It is clearly established by the testimony in this case (witnesses Hackett and Biestor) that the collectors understood by the foregoing instructions that they should absolutely refuse to receive all entries of merchandise if made upon consular invoices wherein the shippers were described as the sellers of the merchandise, unless such items of [82]*82so-called commissions were added in to make market value. Under these instructions the importers were not allowed to make entry of their merchandise according to their own claim of market value, leaving the adjudication of the matter to future statutory proceedings, but they were compelled in all such cases in order to get their merchandise to add the commissions to. make market value, unless they adopted the alternative of making pro forma entries of the merchandise with bonds for the production of corrected consular invoices.

This procedure was subsequently modified by instructions from the department April 23, 1903 (T. D. 24375), directing the collectors to receive the entries in such cases as tendered by the importers, even though such so-called commissions were not added to make market value, leaving it to the appraiser to correct the same in proper cases.

The goods in the Vandegrift case were entered during the interval between the two orders above cited, and it is plain from the testimony in the case that the importers were constrained to include the disputed items in the entered value of the merchandise, and that otherwise their entries would not have been received at all, but would simply have been returned bo them. This was duress. The offer of an opportunity to enter the merchandise upon pro forma invoices with bond for the production of other consular invoices does not alter the situation, for the importers had a right to have their entries filed as tendered by them, and they may not have been able to procure other invoices, or even to give bond for their production.

● **Requirement 1**: Write out the part of the passage on customs entries starting at "This procedure was" and ending at "in proper cases.".
● **Requirement 2**: Write what comes next in the passage on customs entries, beginning after its final sentence.

● **Data for review**:
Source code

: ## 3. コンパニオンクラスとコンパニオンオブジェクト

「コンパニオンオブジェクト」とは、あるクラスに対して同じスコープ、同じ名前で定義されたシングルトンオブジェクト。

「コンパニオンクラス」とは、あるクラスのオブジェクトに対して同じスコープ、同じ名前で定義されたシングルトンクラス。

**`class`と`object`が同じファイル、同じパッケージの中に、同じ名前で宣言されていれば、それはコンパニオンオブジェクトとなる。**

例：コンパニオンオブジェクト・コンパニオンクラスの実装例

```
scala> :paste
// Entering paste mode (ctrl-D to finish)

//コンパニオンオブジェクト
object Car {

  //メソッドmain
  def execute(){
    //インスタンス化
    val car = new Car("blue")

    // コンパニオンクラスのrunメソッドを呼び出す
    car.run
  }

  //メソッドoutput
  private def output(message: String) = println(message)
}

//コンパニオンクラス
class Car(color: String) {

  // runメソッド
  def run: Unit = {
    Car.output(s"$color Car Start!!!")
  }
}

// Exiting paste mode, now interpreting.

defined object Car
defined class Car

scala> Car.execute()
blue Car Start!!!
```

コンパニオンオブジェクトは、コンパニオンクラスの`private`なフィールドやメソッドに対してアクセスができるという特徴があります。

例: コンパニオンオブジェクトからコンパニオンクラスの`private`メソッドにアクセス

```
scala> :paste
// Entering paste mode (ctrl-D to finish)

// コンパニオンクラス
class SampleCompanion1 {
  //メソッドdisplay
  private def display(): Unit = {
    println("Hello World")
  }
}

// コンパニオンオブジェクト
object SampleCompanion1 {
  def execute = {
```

● **Task response 1**:
This procedure was subsequently modified by instructions from the department April 23, 1903 (T. D. 24375), directing the collectors to receive the entries in such cases as tendered by the importers, even though such so-called commissions were not added to make market value, leaving it to the appraiser to correct the same in proper cases.

● **Task response 2**:
The foregoing conclusion brings the court to a consideration of the dutiable status of the so-called commissions. If these were in fact dutiable, then the importers have suffered no injury, and are entitled to no relief. Batten & Co. v. United States (5 Ct. Cust. Appls., 447; T. D. 34975). If, on the other hand, the disputed items were non-dutiable, then the protest should be sustained.

Upon a review of the authorities it is clear that so-called commissions appearing in invoices wherein the shippers are described as sellers are open to explanation upon such invoices, and that the terms of the invoice in such case are not conclusive either upon the importer or the collector in respect to the dutiable status of such charges for commissions. It appears from the cases cited below that at times merchandise is purchased for domestic importers by their foreign agents, who pay the full market value therefor and take the title thereof in their own name, in trust, however, for their principals, charging certain commissions only for the service, and that in such cases the agents may properly describe themselves in the invoices as the sellers of the merchandise, but their commissions nevertheless would be nondutiable in character. See especially United States v. Hay (26 Fed. Cas., 1224); Alex. Smith & Sons Carpet Co., G. A. 5443 (T. D. 24721), opinion by Somerville, G. A.; Lahey & Duncan, G. A. [83]*835472 (T. D. 24780), affirmed in 132 Fed., 181. See, generally, Opinion Attorney General (T. D. 10172½); Koedt case, G. A. 921 (T. D. 12008); Koedt case, G. A. 1147 (T. D. 12375); Hall case, G. A. 1202 (T. D. 12464); United States v. Kenworthy (68 Fed., 904); James case, G. A. 3249 (T. D. 16531); Rothfeld case, G. A. 3291 (T. D. 16646); United States v. Herrman (91 Fed., 116); Spalding case, G. A. 5254 (T. D. 24152).